SCMP has rejected a claim that politics played a role in its decision to increase the price of an advertisement which called for more scrutiny over Hong Kong police’s handling of the Occupy protests.
A group of Diocesan Boys’ School and Diocesan Girls’ School students planned to place the ad in the South China Morning Post on Saturday, calling for “scrutiny” on “police brutality”, but faced a last-minute price increase – which reportedly jumped from from HK$45,000 to HK$147,000.
The group originally planned to place the ad on HKEJ and SCMP, but decided to switch the ad from SCMP to Ming Pao because of increase.
One of the initiators, Andrew Chan, took to social media to call for awareness on the issue with a post on Facebook titled: “Shame on South China Morning Post for playing dirty political censorship tricks”.

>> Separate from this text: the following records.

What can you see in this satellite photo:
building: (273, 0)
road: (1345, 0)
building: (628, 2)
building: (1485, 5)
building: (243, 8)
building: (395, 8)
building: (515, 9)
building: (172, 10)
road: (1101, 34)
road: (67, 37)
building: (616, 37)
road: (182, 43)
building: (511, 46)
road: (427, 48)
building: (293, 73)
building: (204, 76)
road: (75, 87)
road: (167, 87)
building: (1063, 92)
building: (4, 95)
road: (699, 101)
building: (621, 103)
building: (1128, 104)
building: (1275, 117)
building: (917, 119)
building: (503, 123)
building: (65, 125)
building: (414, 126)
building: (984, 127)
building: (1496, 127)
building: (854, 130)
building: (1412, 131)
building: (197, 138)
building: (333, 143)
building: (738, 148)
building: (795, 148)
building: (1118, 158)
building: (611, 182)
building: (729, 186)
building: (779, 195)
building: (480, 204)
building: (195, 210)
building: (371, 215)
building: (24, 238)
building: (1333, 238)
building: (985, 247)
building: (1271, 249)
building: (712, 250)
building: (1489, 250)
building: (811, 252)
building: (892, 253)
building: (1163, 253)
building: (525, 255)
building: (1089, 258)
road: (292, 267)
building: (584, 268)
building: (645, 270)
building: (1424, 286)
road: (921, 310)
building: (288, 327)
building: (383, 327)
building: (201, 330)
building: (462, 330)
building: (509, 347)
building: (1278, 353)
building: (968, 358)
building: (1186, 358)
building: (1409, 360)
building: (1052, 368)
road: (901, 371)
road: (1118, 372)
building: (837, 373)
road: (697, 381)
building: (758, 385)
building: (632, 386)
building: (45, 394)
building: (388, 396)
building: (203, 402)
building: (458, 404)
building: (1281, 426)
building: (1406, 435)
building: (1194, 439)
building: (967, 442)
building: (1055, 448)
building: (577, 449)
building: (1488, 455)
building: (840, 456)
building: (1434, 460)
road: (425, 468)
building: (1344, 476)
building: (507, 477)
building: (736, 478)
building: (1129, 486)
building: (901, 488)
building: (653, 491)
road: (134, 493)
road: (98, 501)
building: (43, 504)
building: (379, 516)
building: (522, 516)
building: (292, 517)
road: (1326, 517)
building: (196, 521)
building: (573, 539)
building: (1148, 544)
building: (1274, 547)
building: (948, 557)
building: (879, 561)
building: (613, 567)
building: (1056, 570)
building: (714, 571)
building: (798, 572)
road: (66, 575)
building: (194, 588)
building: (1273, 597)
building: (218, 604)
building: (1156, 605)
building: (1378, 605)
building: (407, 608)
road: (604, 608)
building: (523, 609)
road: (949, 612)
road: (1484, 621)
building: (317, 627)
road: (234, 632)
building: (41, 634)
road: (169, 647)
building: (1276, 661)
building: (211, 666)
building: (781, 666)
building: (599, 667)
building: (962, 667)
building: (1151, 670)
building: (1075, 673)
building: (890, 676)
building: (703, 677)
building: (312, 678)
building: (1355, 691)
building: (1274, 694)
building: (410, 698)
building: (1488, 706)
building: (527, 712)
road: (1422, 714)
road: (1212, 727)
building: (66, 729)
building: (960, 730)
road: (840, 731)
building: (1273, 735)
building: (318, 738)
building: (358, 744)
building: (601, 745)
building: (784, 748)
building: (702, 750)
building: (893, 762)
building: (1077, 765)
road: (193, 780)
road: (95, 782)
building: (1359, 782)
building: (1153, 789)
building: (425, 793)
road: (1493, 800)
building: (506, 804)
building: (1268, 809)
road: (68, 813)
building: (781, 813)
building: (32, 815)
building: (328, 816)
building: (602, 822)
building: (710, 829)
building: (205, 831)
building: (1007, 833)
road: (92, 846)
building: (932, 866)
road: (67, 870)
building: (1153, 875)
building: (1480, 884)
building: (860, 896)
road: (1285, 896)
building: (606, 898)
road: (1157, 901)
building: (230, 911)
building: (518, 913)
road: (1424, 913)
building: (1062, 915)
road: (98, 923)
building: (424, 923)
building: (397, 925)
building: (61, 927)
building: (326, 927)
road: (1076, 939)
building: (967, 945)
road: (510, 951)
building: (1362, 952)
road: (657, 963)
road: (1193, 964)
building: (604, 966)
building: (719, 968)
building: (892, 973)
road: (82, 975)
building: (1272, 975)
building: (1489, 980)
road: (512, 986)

He wrote that after the alumni group signed the SCMP contract, the publisher raised the price from the agreed HK$45k to HK$147k half an hour before submission deadline.
A South China Morning Post spokesperson confirmed to Marketing that the price issue was regrettable and could have been handled better.
The spokesperson added the ad was initially considered an education-related advertisement, which is cheaper than other general types of advertisement on SCMP.
“This was an internal error and the client was duly informed. The price of the announcement was then adjusted to align with the price of a notice placement, in line with prevailing practice regardless of the content of the advertisement, or the advertiser.”
SCMP stressed that politics was not a factor in the issue.
“It should be noted that the SCMP has been ceaselessly reporting the Occupy Central and Umbrella Movement. Our coverage was cited and referenced by a number of international media.”